我々は生まれてから死ぬまで、何の保証もない命を生きている。ひょっとすれば、生きている事自体が奇蹟ではないかとさえ思うことがある。人は、生まれてくる国や親を選ぶことは出来ない。平等も自由も幻想だとすれば、生まれ出てきた境遇の中で、充実して生きねばならない。しかし、外側から見ればめぐまれた環境にありながら、不平不満の大海で溺れそうになっている人がいる一方で、悲惨な環境にありながらも明るく強く生きる人がいる。

この差は、幸せ閾値(いきち)にあるのではないか。幸せに感じるための心理的限界値が低い人と高い人の差ではないかと思うのである。

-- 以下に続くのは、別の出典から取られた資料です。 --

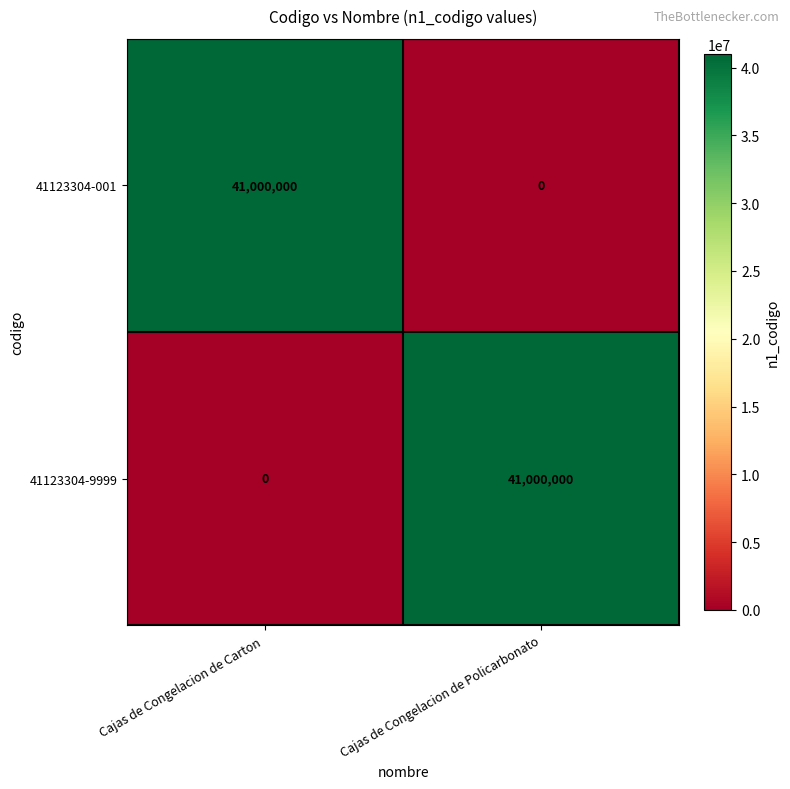

Reading right to left, list all the values displayed in this chart.

41123304-001: 0	41000000
41123304-9999: 41000000	0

幸せの心理的限界値の低い人にとって、生と死の天秤は常に生のほうが重く、死に対するイメージは生の延長線上に漠然と存在する未知の物にすぎないようである。死に魅入られている人は、この天秤が反対に傾いている。しかし、人は変わることが出来る。この天秤は不動ではない。いつも少しずつ右へ左へと動いている。自分の心の中でこの生と死の天秤イメージを持っていると、今の自分の心の状態を少しは客観的に見ることが出来る。もしも、死の方へ傾いていれば、「こりゃいかん、何とかしなければ。」と考えて、「生きているだけでキセキだ。もうけもの。」と繰り返すと、天秤は少し生の方へ傾くかも知れない。馬鹿馬鹿しい楽天性こそが幸せ閾値を下げる秘訣と私は考える。